■ WORK INSTRUCTIONS:
From the records below, return every line containing the word "down".

■ EXTRACTED INFORMATION:

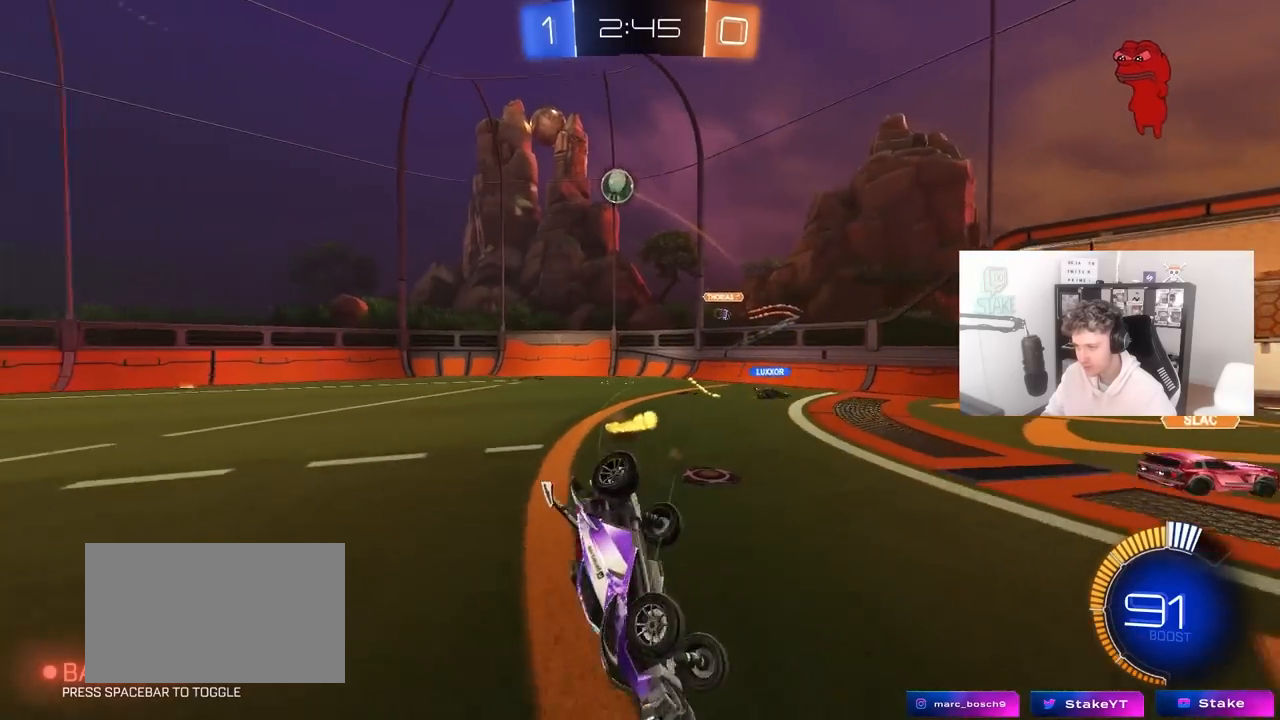
{"keys": ["d"], "mouse": [], "mouse_move": "still", "events": [[150, "s", "up"], [250, "s", "down"], [483, "s", "up"], [483, "shift", "up"]]}
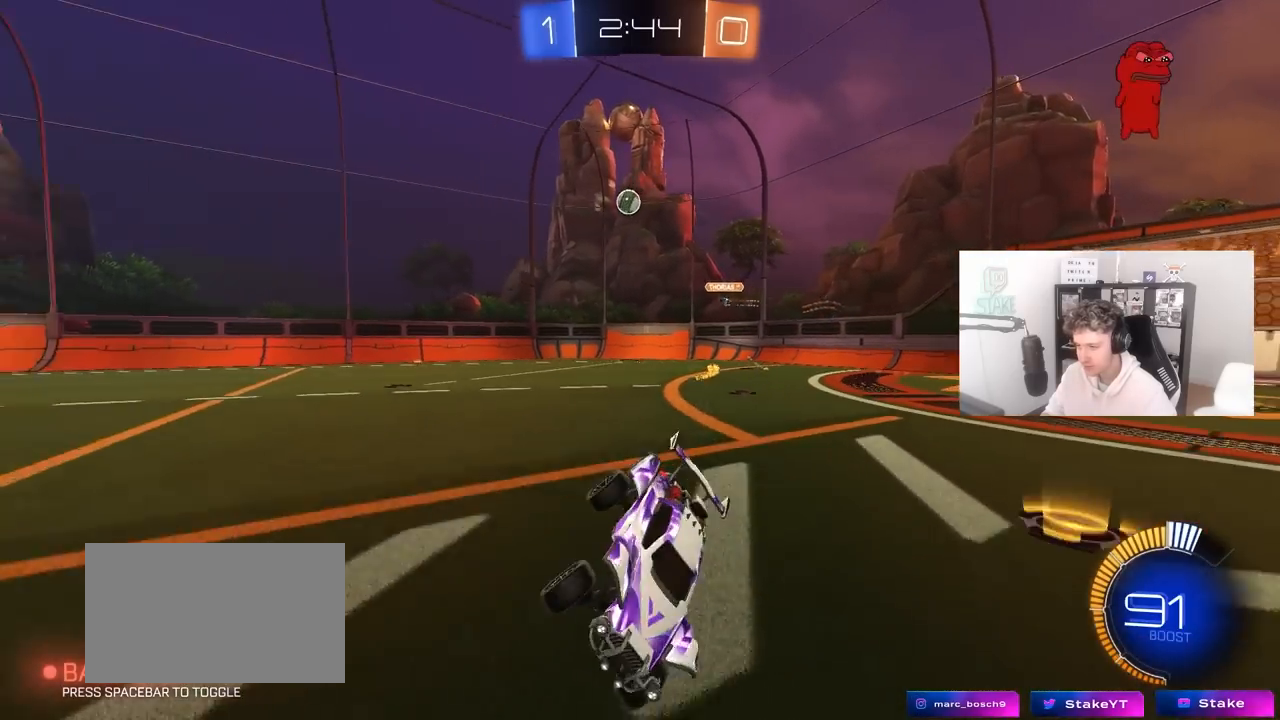
{"keys": ["d", "w"], "mouse": [], "mouse_move": "still", "events": [[33, "d", "up"], [117, "d", "down"], [117, "w", "down"]]}
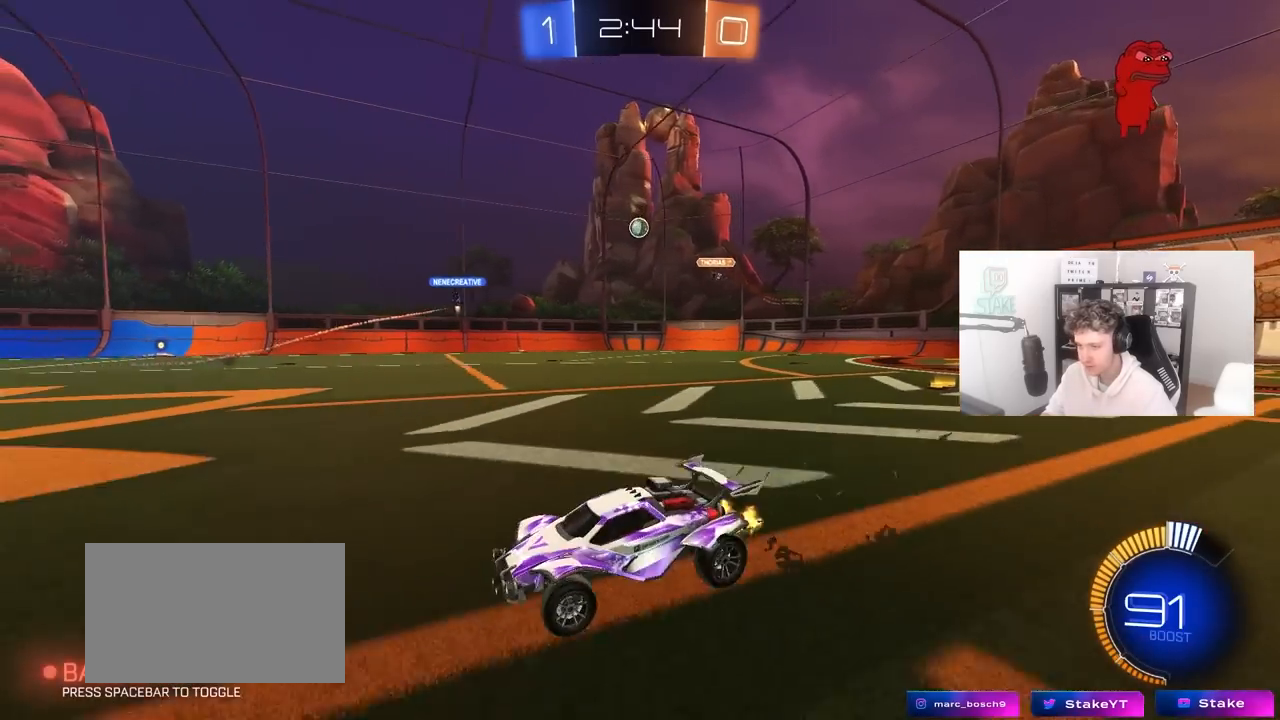
{"keys": ["w"], "mouse": [], "mouse_move": "still", "events": [[467, "d", "up"]]}
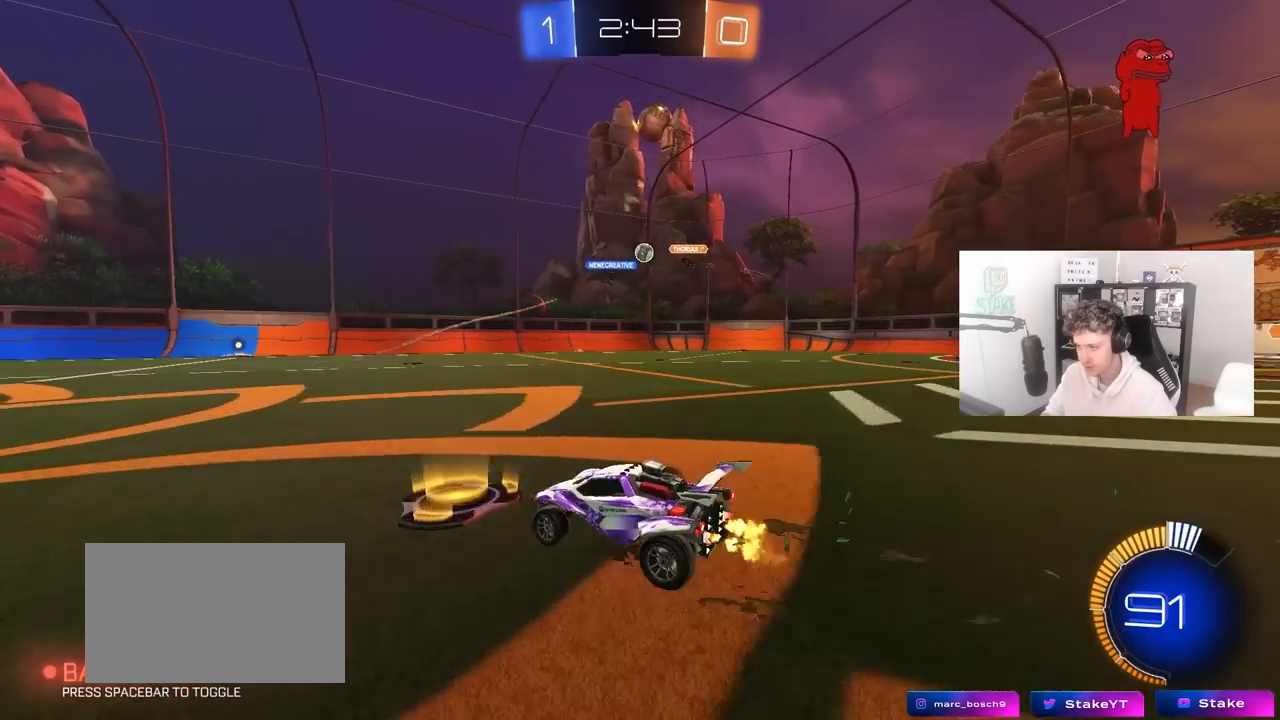
{"keys": ["a"], "mouse": [], "mouse_move": "still", "events": [[100, "d", "down"], [300, "d", "up"], [433, "a", "down"], [483, "w", "up"]]}
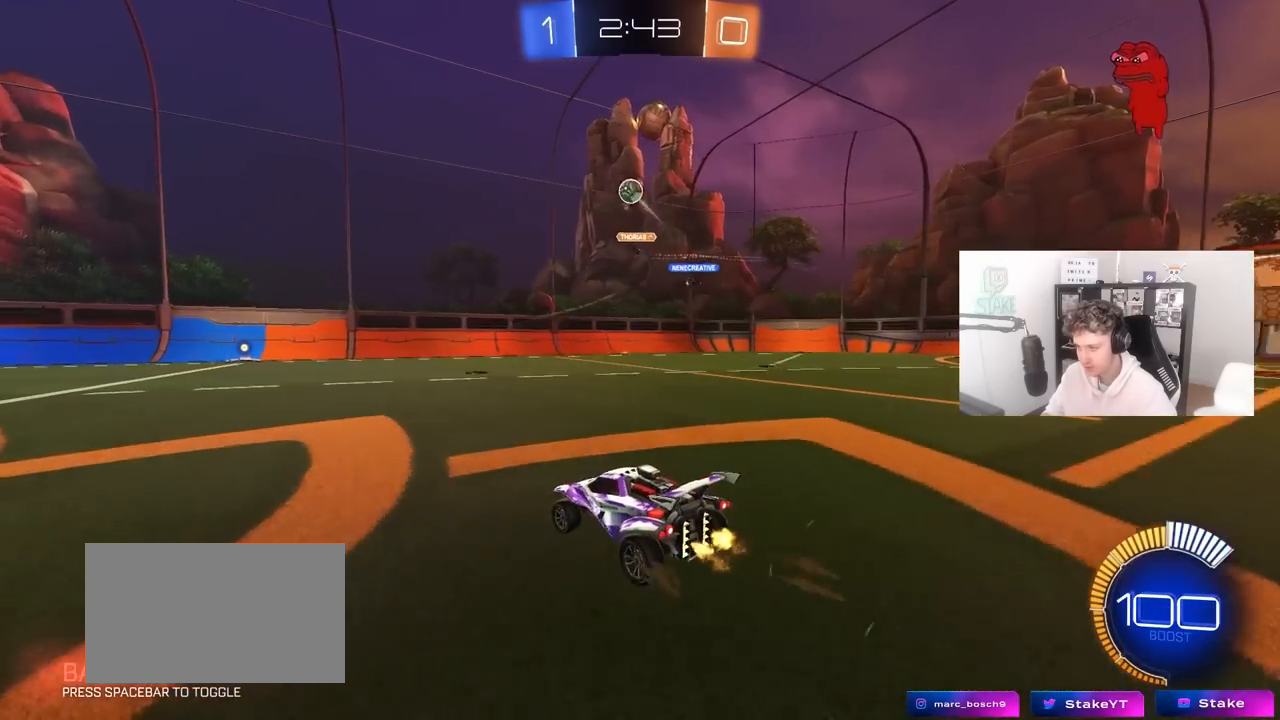
{"keys": ["a", "w"], "mouse": ["left"], "mouse_move": "still", "events": [[217, "w", "down"], [450, "mouse_left", "down"]]}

■ ANSWER FOR THIS EXERCISE:
{"keys": ["d"], "mouse": [], "mouse_move": "still", "events": [[150, "s", "up"], [250, "s", "down"], [483, "s", "up"], [483, "shift", "up"]]}
{"keys": ["d", "w"], "mouse": [], "mouse_move": "still", "events": [[33, "d", "up"], [117, "d", "down"], [117, "w", "down"]]}
{"keys": ["a"], "mouse": [], "mouse_move": "still", "events": [[100, "d", "down"], [300, "d", "up"], [433, "a", "down"], [483, "w", "up"]]}
{"keys": ["a", "w"], "mouse": ["left"], "mouse_move": "still", "events": [[217, "w", "down"], [450, "mouse_left", "down"]]}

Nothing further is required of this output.